Everyday Heroes: Miss Mandy makes a difference
PORTLAND, Ore. —
Mandee Bish is making a big splash with students and staff at Sitton Elementary.
Miss Mandee, as her students know her, is a special education teacher at the school.
A couple of years ago she introduced a new inclusion program to Sitton, allowing kids who would usually spend all day in a special education classroom the opportunity to spend part of their time in more typical classrooms, and learn from other kids.
The program, Mandee said, helps kids learn social skills, and also allows her classroom to feel like a haven for some of the students.
“Students come here to do their small groups,” Mandee said. “They might come here if they’re having a hard time and need a separate space for a while.”

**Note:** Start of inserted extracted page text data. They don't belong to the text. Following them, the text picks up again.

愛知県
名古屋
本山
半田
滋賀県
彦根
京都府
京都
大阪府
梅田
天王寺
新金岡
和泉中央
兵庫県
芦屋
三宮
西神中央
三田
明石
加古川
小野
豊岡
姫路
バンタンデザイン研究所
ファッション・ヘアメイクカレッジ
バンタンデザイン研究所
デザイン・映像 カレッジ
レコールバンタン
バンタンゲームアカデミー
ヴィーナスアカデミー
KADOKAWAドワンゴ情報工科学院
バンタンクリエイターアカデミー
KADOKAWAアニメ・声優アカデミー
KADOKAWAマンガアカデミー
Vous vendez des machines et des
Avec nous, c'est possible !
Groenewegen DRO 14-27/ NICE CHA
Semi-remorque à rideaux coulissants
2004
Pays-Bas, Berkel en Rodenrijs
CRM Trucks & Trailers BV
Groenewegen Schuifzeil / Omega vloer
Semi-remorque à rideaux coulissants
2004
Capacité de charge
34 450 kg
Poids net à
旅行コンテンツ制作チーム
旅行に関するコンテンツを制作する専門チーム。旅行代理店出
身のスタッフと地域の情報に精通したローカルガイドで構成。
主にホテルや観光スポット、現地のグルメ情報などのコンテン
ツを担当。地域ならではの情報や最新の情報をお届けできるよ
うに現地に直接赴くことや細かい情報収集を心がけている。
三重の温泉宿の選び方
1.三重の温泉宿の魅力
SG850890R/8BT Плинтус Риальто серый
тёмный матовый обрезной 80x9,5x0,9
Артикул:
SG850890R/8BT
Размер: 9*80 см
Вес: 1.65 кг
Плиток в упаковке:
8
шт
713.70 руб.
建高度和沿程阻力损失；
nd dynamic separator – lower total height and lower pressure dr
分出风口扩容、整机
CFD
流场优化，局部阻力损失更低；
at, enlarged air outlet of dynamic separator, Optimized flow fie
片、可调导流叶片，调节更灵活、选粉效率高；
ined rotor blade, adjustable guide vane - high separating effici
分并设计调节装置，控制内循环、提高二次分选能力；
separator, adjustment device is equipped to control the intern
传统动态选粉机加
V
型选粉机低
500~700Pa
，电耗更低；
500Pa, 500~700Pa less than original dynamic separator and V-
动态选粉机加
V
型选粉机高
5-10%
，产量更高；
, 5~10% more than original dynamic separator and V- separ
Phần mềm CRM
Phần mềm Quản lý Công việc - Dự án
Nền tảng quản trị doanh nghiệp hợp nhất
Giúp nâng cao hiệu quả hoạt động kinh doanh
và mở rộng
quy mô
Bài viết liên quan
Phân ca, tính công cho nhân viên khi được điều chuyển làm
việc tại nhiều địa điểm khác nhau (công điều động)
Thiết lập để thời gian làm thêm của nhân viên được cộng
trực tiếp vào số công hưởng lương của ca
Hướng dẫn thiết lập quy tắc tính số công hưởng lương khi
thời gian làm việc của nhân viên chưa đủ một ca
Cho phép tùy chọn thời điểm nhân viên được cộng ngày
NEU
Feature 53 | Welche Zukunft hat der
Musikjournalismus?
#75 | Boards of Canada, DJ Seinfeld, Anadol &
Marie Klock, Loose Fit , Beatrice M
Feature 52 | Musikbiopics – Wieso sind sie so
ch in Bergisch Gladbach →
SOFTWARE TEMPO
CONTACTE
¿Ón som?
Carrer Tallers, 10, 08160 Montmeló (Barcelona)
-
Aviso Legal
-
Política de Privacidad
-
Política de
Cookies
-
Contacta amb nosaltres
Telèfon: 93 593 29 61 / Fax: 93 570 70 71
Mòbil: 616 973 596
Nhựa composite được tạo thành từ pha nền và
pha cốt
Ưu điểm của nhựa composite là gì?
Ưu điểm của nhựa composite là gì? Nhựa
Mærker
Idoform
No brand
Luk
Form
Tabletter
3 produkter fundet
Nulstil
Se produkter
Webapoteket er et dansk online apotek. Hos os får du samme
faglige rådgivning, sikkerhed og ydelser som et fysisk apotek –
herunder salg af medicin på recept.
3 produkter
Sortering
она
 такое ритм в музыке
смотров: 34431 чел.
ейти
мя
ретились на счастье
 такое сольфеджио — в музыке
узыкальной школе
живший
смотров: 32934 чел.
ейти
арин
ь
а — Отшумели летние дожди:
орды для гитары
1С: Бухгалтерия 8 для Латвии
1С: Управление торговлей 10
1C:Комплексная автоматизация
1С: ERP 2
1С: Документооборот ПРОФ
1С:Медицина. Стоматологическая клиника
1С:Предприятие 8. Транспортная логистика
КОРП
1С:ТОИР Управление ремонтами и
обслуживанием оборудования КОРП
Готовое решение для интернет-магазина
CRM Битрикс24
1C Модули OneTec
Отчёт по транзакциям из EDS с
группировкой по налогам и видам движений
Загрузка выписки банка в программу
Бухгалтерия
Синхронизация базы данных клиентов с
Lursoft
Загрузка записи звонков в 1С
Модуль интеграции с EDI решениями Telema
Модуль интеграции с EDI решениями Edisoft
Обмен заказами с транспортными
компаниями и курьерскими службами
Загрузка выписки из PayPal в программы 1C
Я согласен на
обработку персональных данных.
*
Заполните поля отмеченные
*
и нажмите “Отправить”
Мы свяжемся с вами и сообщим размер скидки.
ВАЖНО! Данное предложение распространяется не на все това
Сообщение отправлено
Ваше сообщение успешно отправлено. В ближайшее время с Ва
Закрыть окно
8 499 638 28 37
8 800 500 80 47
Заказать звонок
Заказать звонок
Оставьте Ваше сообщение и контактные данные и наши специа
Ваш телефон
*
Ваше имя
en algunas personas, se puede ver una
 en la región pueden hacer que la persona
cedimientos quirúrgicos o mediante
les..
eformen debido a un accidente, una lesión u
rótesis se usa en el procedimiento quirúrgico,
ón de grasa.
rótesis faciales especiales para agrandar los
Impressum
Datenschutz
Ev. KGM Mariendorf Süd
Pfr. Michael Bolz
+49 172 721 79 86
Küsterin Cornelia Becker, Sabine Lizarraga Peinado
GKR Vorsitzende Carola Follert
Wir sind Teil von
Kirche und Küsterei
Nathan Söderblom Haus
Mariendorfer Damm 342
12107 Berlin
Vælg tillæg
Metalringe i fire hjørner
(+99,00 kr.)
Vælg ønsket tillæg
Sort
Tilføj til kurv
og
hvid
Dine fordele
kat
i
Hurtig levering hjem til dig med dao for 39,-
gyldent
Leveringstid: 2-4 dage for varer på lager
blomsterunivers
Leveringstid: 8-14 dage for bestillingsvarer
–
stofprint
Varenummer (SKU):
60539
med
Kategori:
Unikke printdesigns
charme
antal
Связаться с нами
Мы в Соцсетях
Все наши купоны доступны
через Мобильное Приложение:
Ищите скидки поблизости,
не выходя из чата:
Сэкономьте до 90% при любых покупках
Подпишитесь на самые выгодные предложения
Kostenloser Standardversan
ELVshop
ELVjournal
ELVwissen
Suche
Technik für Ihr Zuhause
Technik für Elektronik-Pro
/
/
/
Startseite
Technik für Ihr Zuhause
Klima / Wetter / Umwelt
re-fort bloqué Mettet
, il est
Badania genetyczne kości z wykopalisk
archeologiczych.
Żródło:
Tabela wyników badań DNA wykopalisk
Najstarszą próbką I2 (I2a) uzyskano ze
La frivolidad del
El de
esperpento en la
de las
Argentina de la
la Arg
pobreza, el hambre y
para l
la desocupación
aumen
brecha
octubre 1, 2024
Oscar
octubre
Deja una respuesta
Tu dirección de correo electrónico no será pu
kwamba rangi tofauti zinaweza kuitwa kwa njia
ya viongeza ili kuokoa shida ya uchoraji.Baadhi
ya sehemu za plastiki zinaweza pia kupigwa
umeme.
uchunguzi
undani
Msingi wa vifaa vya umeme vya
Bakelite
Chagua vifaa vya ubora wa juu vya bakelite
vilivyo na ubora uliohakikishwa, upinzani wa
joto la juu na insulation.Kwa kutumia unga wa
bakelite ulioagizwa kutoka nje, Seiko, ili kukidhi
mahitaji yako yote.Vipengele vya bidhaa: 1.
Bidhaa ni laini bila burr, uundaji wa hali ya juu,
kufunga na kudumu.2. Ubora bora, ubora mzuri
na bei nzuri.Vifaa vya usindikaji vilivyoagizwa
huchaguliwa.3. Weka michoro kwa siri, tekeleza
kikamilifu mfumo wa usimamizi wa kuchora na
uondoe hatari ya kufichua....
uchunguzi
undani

The best part about that space may be Mandee herself. Students we spoke to were anxious to say nice things about her.
Kalea Cross, a fourth grader, called Mandee, “Nice and sweet.”
Her classmate Jose Zozaya added, “It’s fun to work with her. Cause she has work that’s fun for us.”
Adults at the school are also quick to praise Mandee.
“She brings a great deal of joy and passion to school every day,” Sitton Principal Dana Nerenberg said. “No matter if she has a sniffle, or whatever the situation may be, she always brings 110 percent to our students every day.”
As it is for many teachers, that devotion also means Mandee spends her own money on her students.
“She bought a soccer ball for me,” Jose said. “She ordered it.”
Mandee said small gestures like that can have a huge impact on a kid.
“I feel like there’s no better way to spend your day than to make each day the best possible day for kids,” Mandee said.
And she’s a volunteer
Mandee also spends a fair amount of time volunteering in her community.
Her friend, Nicole Staudinger, told us about Mandee’s devotion to nonprofits, like Portland Fruit Tree Project and Girls on the Run.
“During that recent cold snap, Mandee spent all night at a warming shelter in the community,” Nicole said. “She stayed there from 2 a.m. through 8 a.m. to make sure everyone was safe.”
Mandee added: “I felt that with the snow days and with the luxury that that was for teachers that I owed it to the community to try and give back.”